Milli takımın yenilmesine sevinilmesini anlayabiliyorum. Bu maalesef her hücremize sirayet ettirilen ayrımcılığın, kutuplaştırma politikalarının ve kirli siyasetin doğal bir sonucu.
2000'de Galatasaray UEFA kupasını aldığında onlarla birlikte sokaklara dökülmüş sıkı bir Fenerbahçe taraftarı olarak, 2002 dünya kupasındaki maçları beklerken uyku tutmayan gecelerden, 2008 Avrupa Şampiyonasındaki o büyük coşkudan, "aa bugün milli maç mı varmış, kimle oynuyoruz?" noktasına bir günde gelinmediğini düşünüyorum. Bu heyecansızlığı ve kaybedilmiş birliktelik duygusunu sadece futbolda değil, hayatın pek çok alanında görebilirsiniz.
Bugün milli maçı açtığımda acayip bir hamasetin ekrandan taştığını görüyorum. Burak topu almış sol kanattan orta sahayı geçmiş, spiker sanki kaleciyle karşı karşıya kalmış gibi bağırış çağırış içinde. Merih kendi kalesine gol atmış, spiker "olsun sen bu vatan için çok şey yaptın" Yahu alt tarafı bir spor karşılaşması bu, kendi kalesine gol atmak da bu mücadelenin içinde olan gayet normal bir durum. Niye bu kadar olağan bir durumu vatan hainliği derecesine indirip, üzülme sen vatanın için çok şey yaptın gibi tesellilere giriliyor ki? Ney yapmış ayrıca, cepheye mermi mi taşımış? yaptığı şeyi ülkesi için karşılıksız mı yapmış? İşte bu söylemler, aslında siyasetin de sporu nasıl sardığının bir örneği zaten.
Bu kirli siyasetin bir parçası olan, "Biz süperiz, dünya lideriyiz ama bizi çekemeyenler var, bize engel olmak istiyorlar" paranoyasının sürekli pompalanmasının da bir sonucu bugün olanlar. Sürekli bir şişinme, kendini dev aynasında görme hali gerçeklerden de kopmamızı sağlıyor. Bugün "bu takım Galler'e nasıl yenilebilir, büyük utanç" deniyor ama fifa ülkeler sıralamasına bakıldığında Galler 13, Türkiye ise 29. sırada. Acaba biz kendimizi fazla abartıyor olabilir miyiz?

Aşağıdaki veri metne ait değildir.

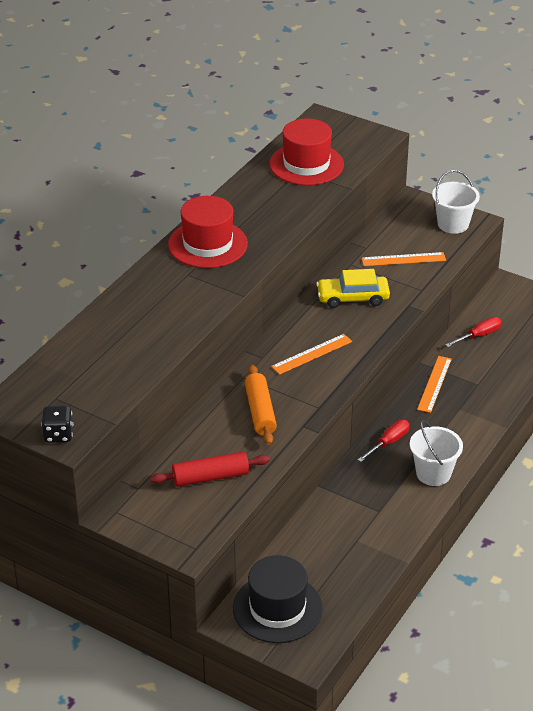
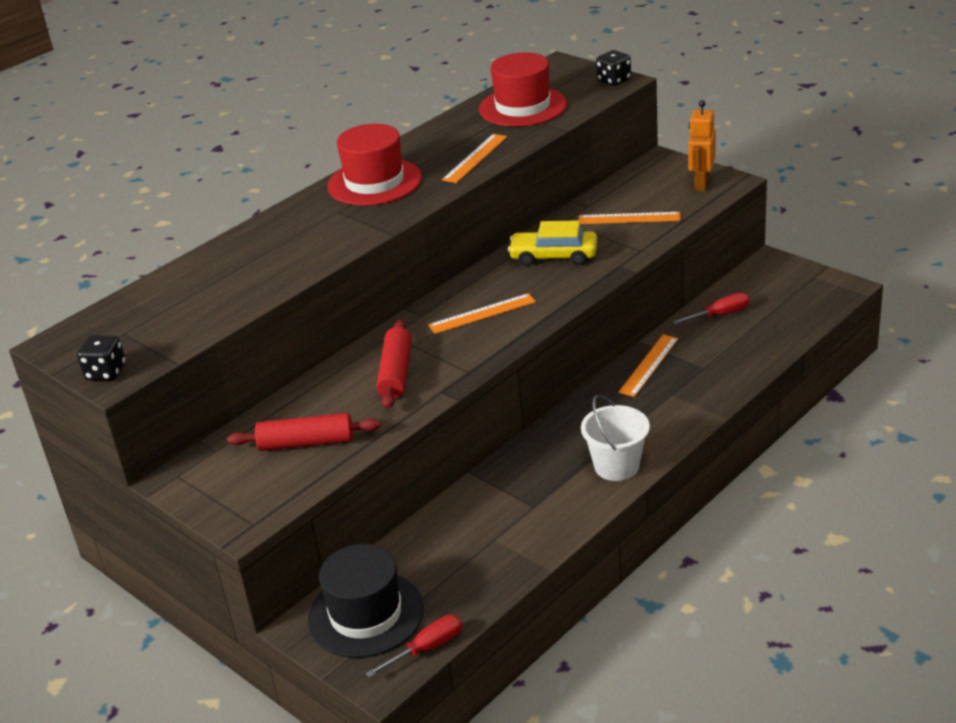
camera: 15 degrees right, 5 degrees down
(260, 411) = (396, 373): orange rolling pin -> red rolling pin
(284, 218) = (475, 158): none -> orange ruler
(375, 136) = (614, 80): none -> black dice
(389, 442) = (571, 428): red screwdriver -> red screwdriver (427, 648)
(453, 224) = (701, 184): white bucket -> orange robot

Takımlarımız şampiyonlar ligi ya da uefa'ya gidiyor, kuralar çekiliyor, kuradan örneğin Benfica çıkıyor, gazetelerde başlık "Lokum gibi kura" Arkadaş sanki gün aşırı avrupa liglerinin kafa takımlarını tokatlıyormuşsun gibi neyin lokumu, kaç maç yaptın da kaçında eledin bu takımı da "kolay yea ehere mehere" deyip küçümsüyorsun. Sonra kolumuzun altına topu sıkıştırıp eve gönderdiklerinde de hayal kırıklığı vs.
Bu bakış açısı objektif bir değerlendirme yapmamıza da engel oluyor. Sürekli bir şişinme ve ahlar vahlar arasında hatayı hep şanssızlığa, kötü kadro seçimine, o gün futbolcuların çok vasat performans sergilemesine falan bağlayıp yenilginin asıl sebebi olan yapısal sorunlar halının altına süpürülüyor. E tabii böylesi daha kolay, kim uğraşacak yapısal sorunları çözmeye. Yeni kadro, yeni şans, haydi pamuk eller cebe.